Bochalis Eleftherios, Patsakis Michail, Chantzi Nikol, Mouratidis Ioannis, Chartoumpekis Dionysios, Georgakopoulos-Soares Ilias
Institute for Personalized Medicine, Department of Biochemistry and Molecular Biology, The Pennsylvania State University College of Medicine, Hershey, PA, USA.
Department of Internal Medicine, Division of Endocrinology, Medical School, University of Patras, Patras, Greece.
bioRxiv. 2025 Feb 10:2025.02.05.636664. doi: 10.1101/2025.02.05.636664.
The identification of succinct, universal fingerprints that enable the characterization of individual taxonomies can reveal insights into trait development and can have widespread applications in pathogen diagnostics, human healthcare, ecology and the characterization of biomes. Here, we investigated the existence of peptide k-mer sequences that are exclusively present in a specific taxonomy and absent in every other taxonomic level, termed taxonomic quasi-primes. By analyzing proteomes across 24,073 species, we identified quasi-prime peptides specific to superkingdoms, kingdoms, and phyla, uncovering their taxonomic distributions and functional relevance. These peptides exhibit remarkable sequence uniqueness at six- and seven-amino-acid lengths, offering insights into evolutionary divergence and lineage-specific adaptations. Moreover, we show that human quasi-prime loci are more prone to harboring pathogenic variants, underscoring their functional significance. This study introduces taxonomic quasi-primes and offers insights into their contributions to proteomic diversity, evolutionary pathways, and functional adaptations across the tree of life, while emphasizing their potential impact on human health and disease.

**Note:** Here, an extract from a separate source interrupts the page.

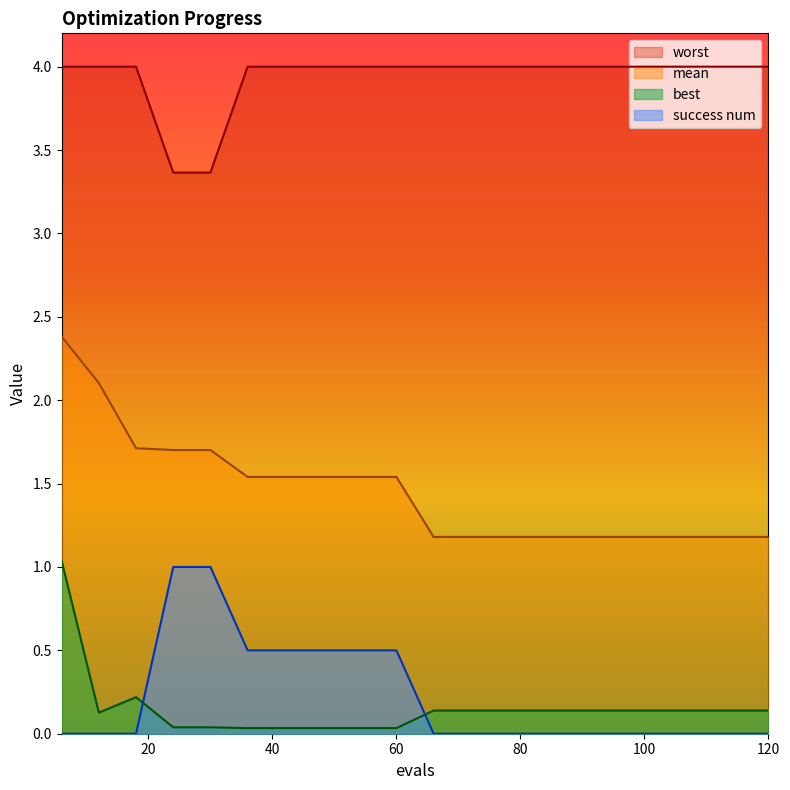

Which label corresponds to the largest value in the chart?

6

识别简洁、通用的指纹图谱以实现对各个分类法的表征,能够揭示性状发育的见解,并在病原体诊断、人类医疗保健、生态学以及生物群落特征描述等方面具有广泛应用。在此,我们研究了肽k-mer序列的存在情况,这些序列仅存在于特定分类法中,而在其他每个分类级别中均不存在,我们将其称为分类学准素数。通过分析24073个物种的蛋白质组,我们鉴定出了特定于超界、界和门的准素数肽,揭示了它们的分类分布和功能相关性。这些肽在六肽和七肽长度时表现出显著的序列独特性,为进化分歧和谱系特异性适应提供了见解。此外,我们表明人类准素数基因座更容易携带致病变异,强调了它们的功能重要性。本研究引入了分类学准素数,并深入探讨了它们对生命之树中蛋白质组多样性、进化途径和功能适应的贡献,同时强调了它们对人类健康和疾病的潜在影响。